→ Task instructions
In your copy, the records appear word for word and the pictures do not appear at all.

→ Available data
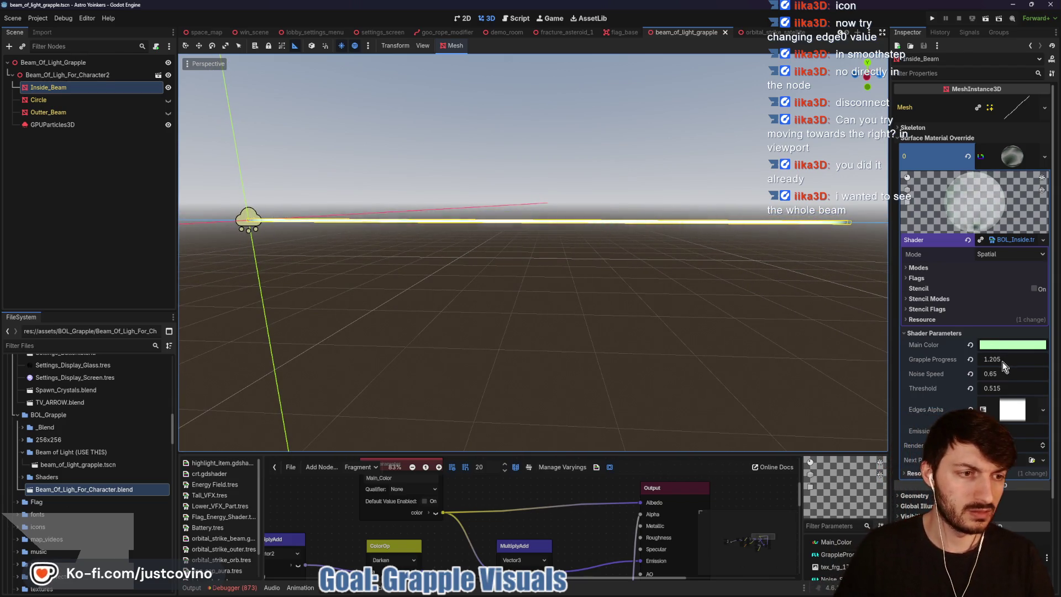
text(0)
key(Return)
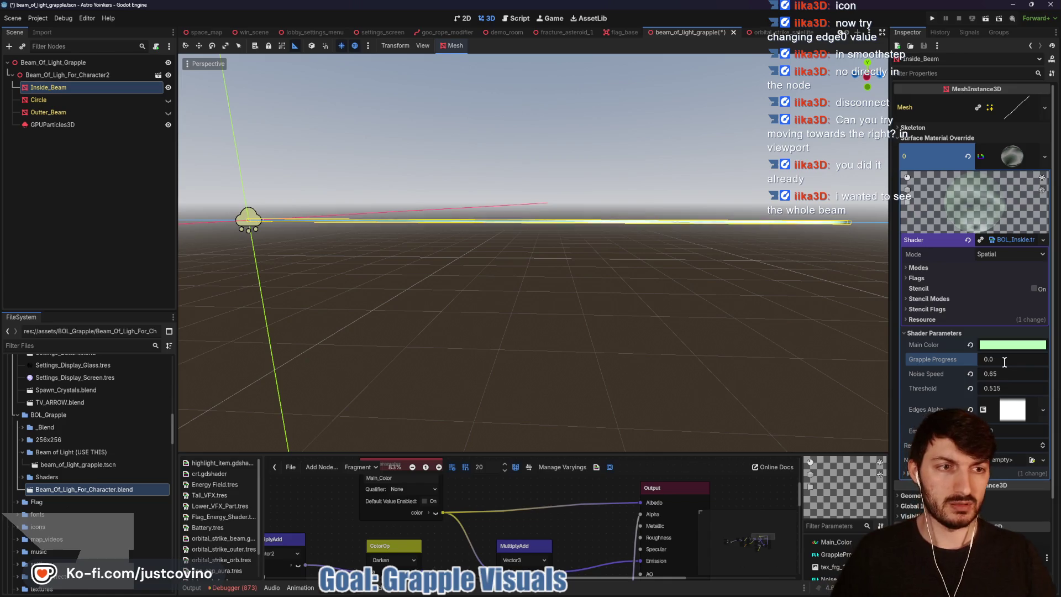
mouse_move(1013, 359)
mouse_down()
mouse_move(1048, 358)
mouse_move(1012, 358)
mouse_up()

→ Exercise solution
text(0)
key(Return)
mouse_move(1013, 359)
mouse_down()
mouse_move(1048, 358)
mouse_move(1012, 358)
mouse_up()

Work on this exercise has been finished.